I’ve worked with many developers over the years. More recently the majority of them have been junior developers. When working with someone junior the best you can hope for is not net negative NNPP. By that, I mean that the developer doesn’t have any impact on the project.
There will be a period where the vast majority of what they are doing is whatever you tell them to do. They will most likely not do it how you want it to be done. It will also probably take you longer to explain what needs doing than it would be to do it yourself. This is normal and should be expected for the first 3 months with a junior developer. This is going to have a negative impact on your project as you are spending time that could otherwise be used for other things.
Getting to Not Net Negative
The first thing you need to do is get your developer to a not net negative state. There are a few things that can help you and your developer get there.
Acceptance Criteria - generally speaking, you should already have for some acceptance criteria for a feature that you are working on. If this is not explicitly defined, you should do so know. The next step will be to break the task down and explicitly define acceptance criteria for each chunk. This will help you both break down the problem and ensure that you’re both on the same page.
Framework - ensure that the area they will be working on already has some kind of framework in place. They should be able to work from what is already there. Let’s say you’re adding a sort parameter to a query; there should already be a place in the system that does this already. They shouldn’t be adding brand new features to a system, only extending existing ones.

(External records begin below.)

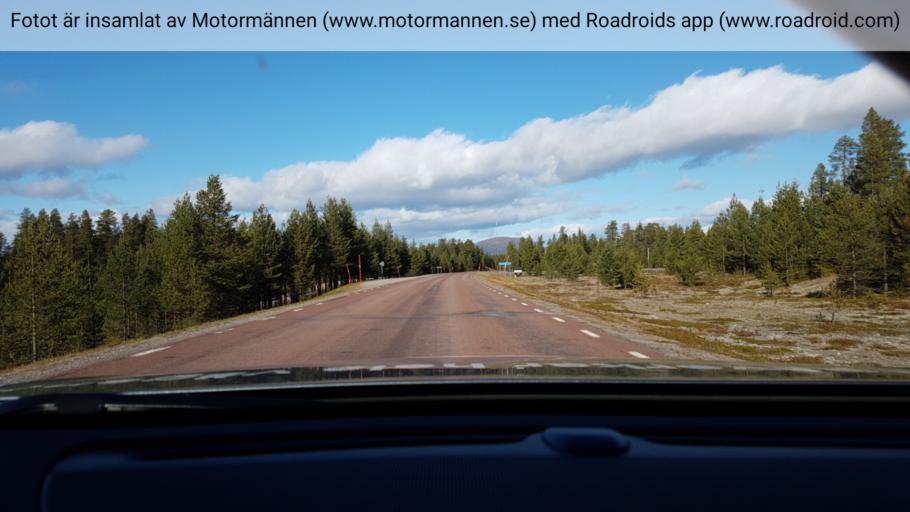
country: SE
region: Norrbotten
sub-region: Arjeplogs Kommun
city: Arjeplog
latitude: 66.0399
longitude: 18.0412
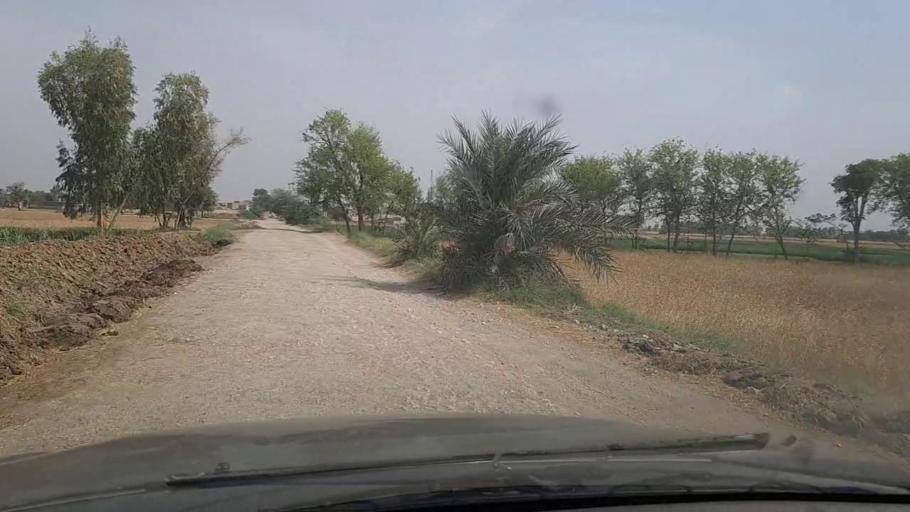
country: PK
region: Sindh
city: Chak
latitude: 27.8335
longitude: 68.7716
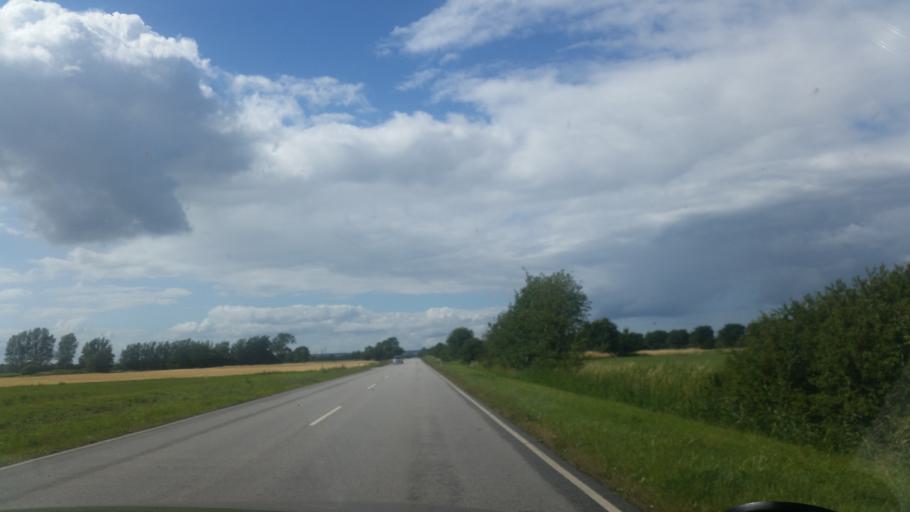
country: DK
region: Zealand
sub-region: Holbaek Kommune
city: Svinninge
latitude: 55.7487
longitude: 11.5269
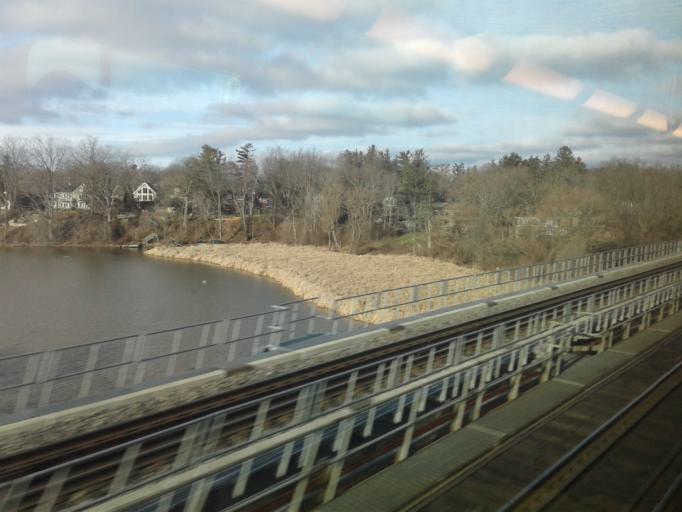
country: CA
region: Ontario
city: Mississauga
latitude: 43.5516
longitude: -79.5921
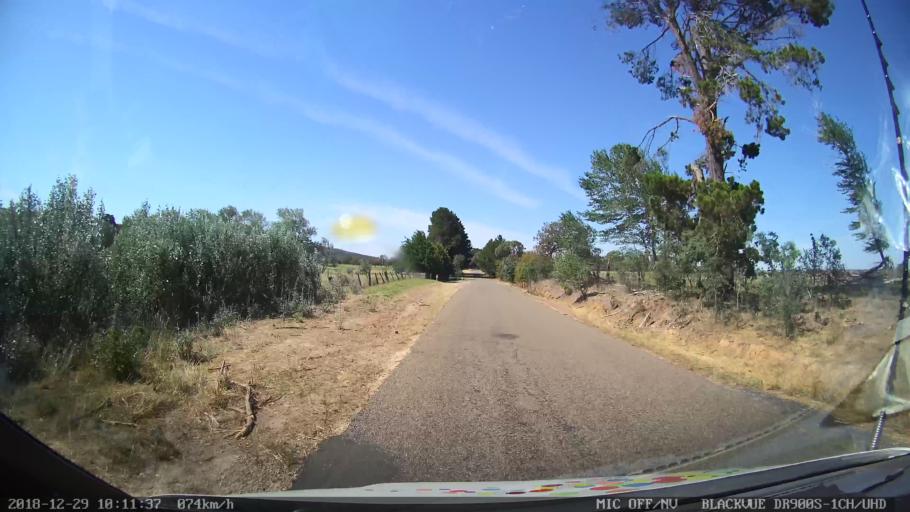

Tests - make sure you already have a test suite in place. Your new developer should be extending existing tests as well as existing functionality. You want to make it easy for them to succeed.
Pipeline - ensure that you have in place a build pipeline that will protect them from making stupid mistakes. This means having an automated test pipeline with unit and acceptance tests. You want to make sure that they don’t break anything right!
In general, it’s about providing a safe environment for a new developer to be able to succeed in. That way you won’t have to spend as much time manually checking work. You can focus on more higher-level priorities. If you get it right for a junior developer when you onboard more senior developers, they should be able to get up to speed more quickly.